→ **EXERCISE AIM**
List each line of the items below that contains the string "instrument". Case matters.

→ **Stored records**
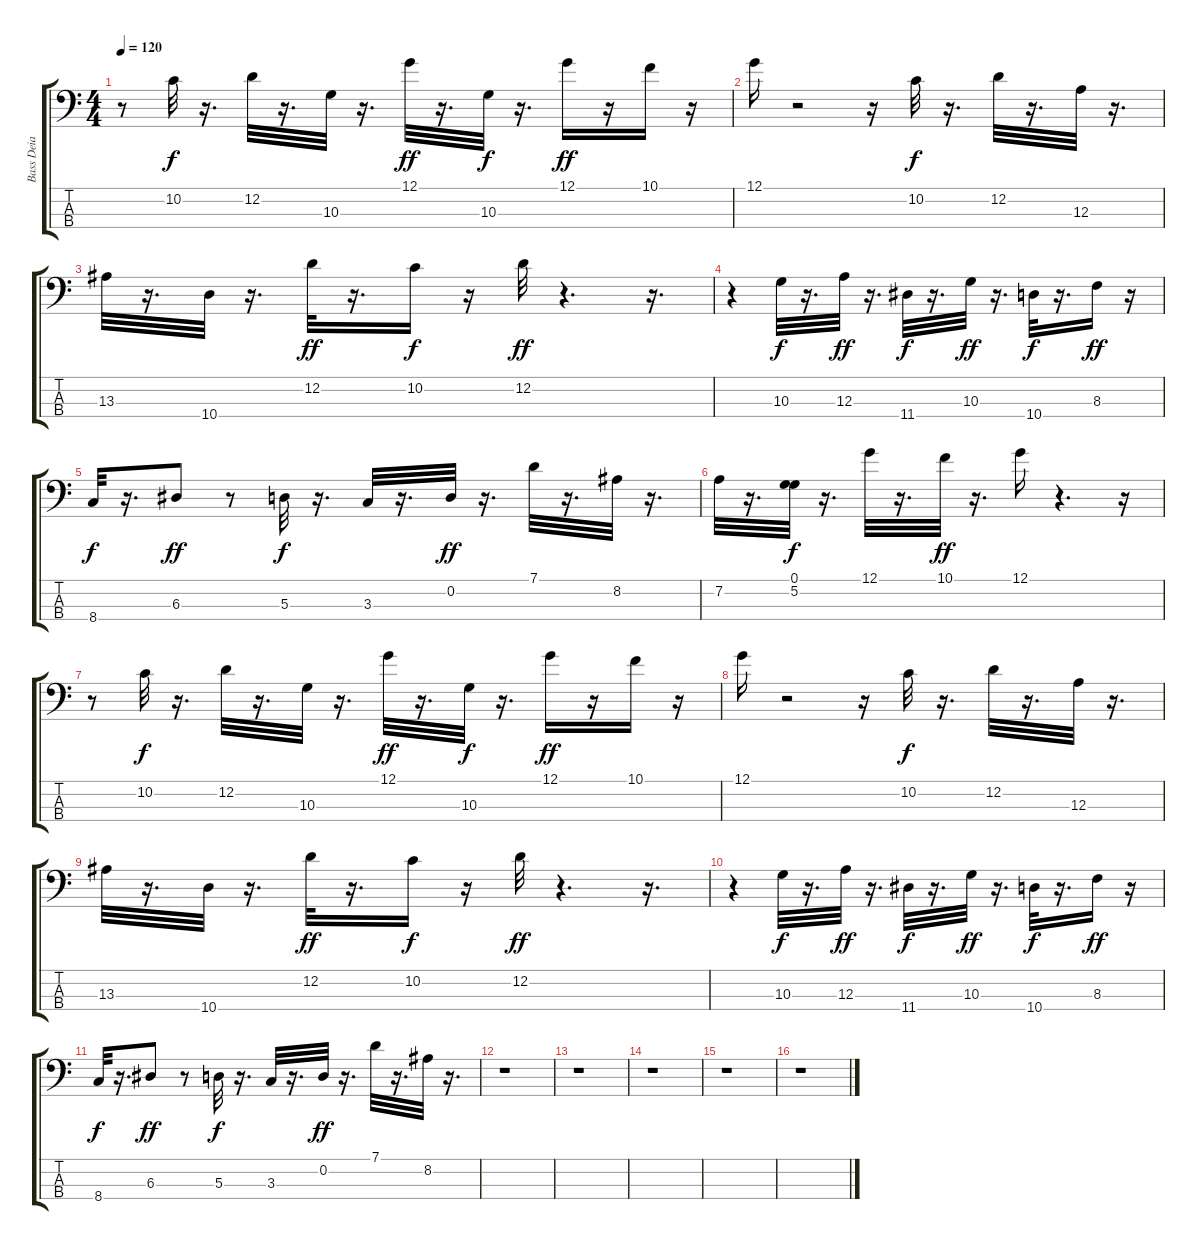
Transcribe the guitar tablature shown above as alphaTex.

\track ("Bass Deia" "Bass Deia") {instrument fretlessbass}
\staff {score tabs}
\tuning (G2 D2 A1 E1) {hide}
\ts (4 4)
\tempo 120
\clef f4
\ks c
r.8{dy ff} 10.2.32{dy f} r.16{d} 12.2.32 r.16{d} 10.3.32 r.16{d} 12.1.32{dy ff} r.16{d} 10.3.32{dy f} r.16{d} 12.1.16{dy ff} r.16 10.1.16 r.16 |
12.1.16 r.2 r.16 10.2.32{dy f} r.16{d} 12.2.32 r.16{d} 12.3.32 r.16{d} |
13.3.32 r.16{d} 10.4.32 r.16{d} 12.2.32{dy ff} r.16{d} 10.2.16{dy f} r.16 12.2.32{dy ff} r.4{d} r.16{d} |
r.4 10.3.32{dy f} r.16{d} 12.3.32{dy ff} r.16{d} 11.4.32{dy f} r.16{d} 10.3.32{dy ff} r.16{d} 10.4.32{dy f} r.16{d} 8.3.16{dy ff} r.16 |
8.4.32{dy f} r.16{d} 6.3.8{dy ff} r.8 5.3.32{dy f} r.16{d} 3.3.32 r.16{d} 0.2.32{dy ff} r.16{d} 7.1.32 r.16{d} 8.2.32 r.16{d} |
7.2.32 r.16{d} (0.1 5.2).32{dy f} r.16{d} 12.1.32 r.16{d} 10.1.32{dy ff} r.16{d} 12.1.16 r.4{d} r.16 |
r.8 10.2.32{dy f} r.16{d} 12.2.32 r.16{d} 10.3.32 r.16{d} 12.1.32{dy ff} r.16{d} 10.3.32{dy f} r.16{d} 12.1.16{dy ff} r.16 10.1.16 r.16 |
12.1.16 r.2 r.16 10.2.32{dy f} r.16{d} 12.2.32 r.16{d} 12.3.32 r.16{d} |
13.3.32 r.16{d} 10.4.32 r.16{d} 12.2.32{dy ff} r.16{d} 10.2.16{dy f} r.16 12.2.32{dy ff} r.4{d} r.16{d} |
r.4 10.3.32{dy f} r.16{d} 12.3.32{dy ff} r.16{d} 11.4.32{dy f} r.16{d} 10.3.32{dy ff} r.16{d} 10.4.32{dy f} r.16{d} 8.3.16{dy ff} r.16 |
8.4.32{dy f} r.16{d} 6.3.8{dy ff} r.8 5.3.32{dy f} r.16{d} 3.3.32 r.16{d} 0.2.32{dy ff} r.16{d} 7.1.32 r.16{d} 8.2.32 r.16{d} |
r.1 |
r.1 |
r.1 |
r.1 |
r.1
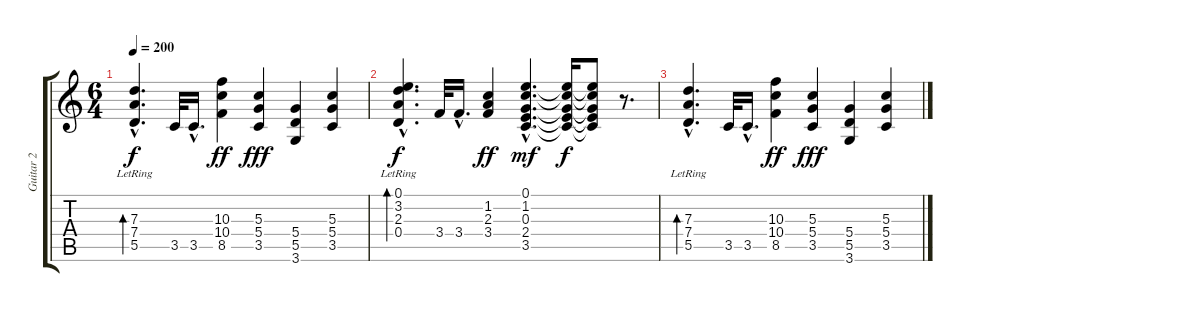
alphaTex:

\track ("Guitar 2" "Guitar 2") {instrument overdrivenguitar}
\staff {score tabs}
\tuning (E4 B3 G3 D3 A2 E2) {hide}
\ts (6 4)
\tempo 200
\clef g2
\ks c
(7.3{hac lr} 7.4{hac} 5.5{hac}).4{d bd 30 dy f} 3.5.32 3.5{hac}.16{d} (10.3 10.4 8.5).4{dy ff} (5.3 5.4 3.5).4{dy fff} (5.4 5.5 3.6).4 (5.3 5.4 3.5).4 |
(0.1{hac} 3.2{hac} 2.3{hac lr} 0.4{hac}).4{d bd 30 dy f} 3.4.32 3.4{hac}.16{d} (1.2 2.3 3.4).4{dy ff} (0.1{hac} 1.2{hac} 0.3{hac} 2.4{hac} 3.5{hac}).4{d dy mf} (0.1{t} 1.2{t} 0.3{t} 2.4{t} 3.5{t}).16{dy f} (0.1{t} 1.2{t} 0.3{t} 2.4{t} 3.5{t}).8 r.8{d} |
(7.3{hac lr} 7.4{hac} 5.5{hac}).4{d bd 30} 3.5.32 3.5{hac}.16{d} (10.3 10.4 8.5).4{dy ff} (5.3 5.4 3.5).4{dy fff} (5.4 5.5 3.6).4 (5.3 5.4 3.5).4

→ **TASK RESULT**
\track ("Bass Deia" "Bass Deia") {instrument fretlessbass}
\track ("Guitar 2" "Guitar 2") {instrument overdrivenguitar}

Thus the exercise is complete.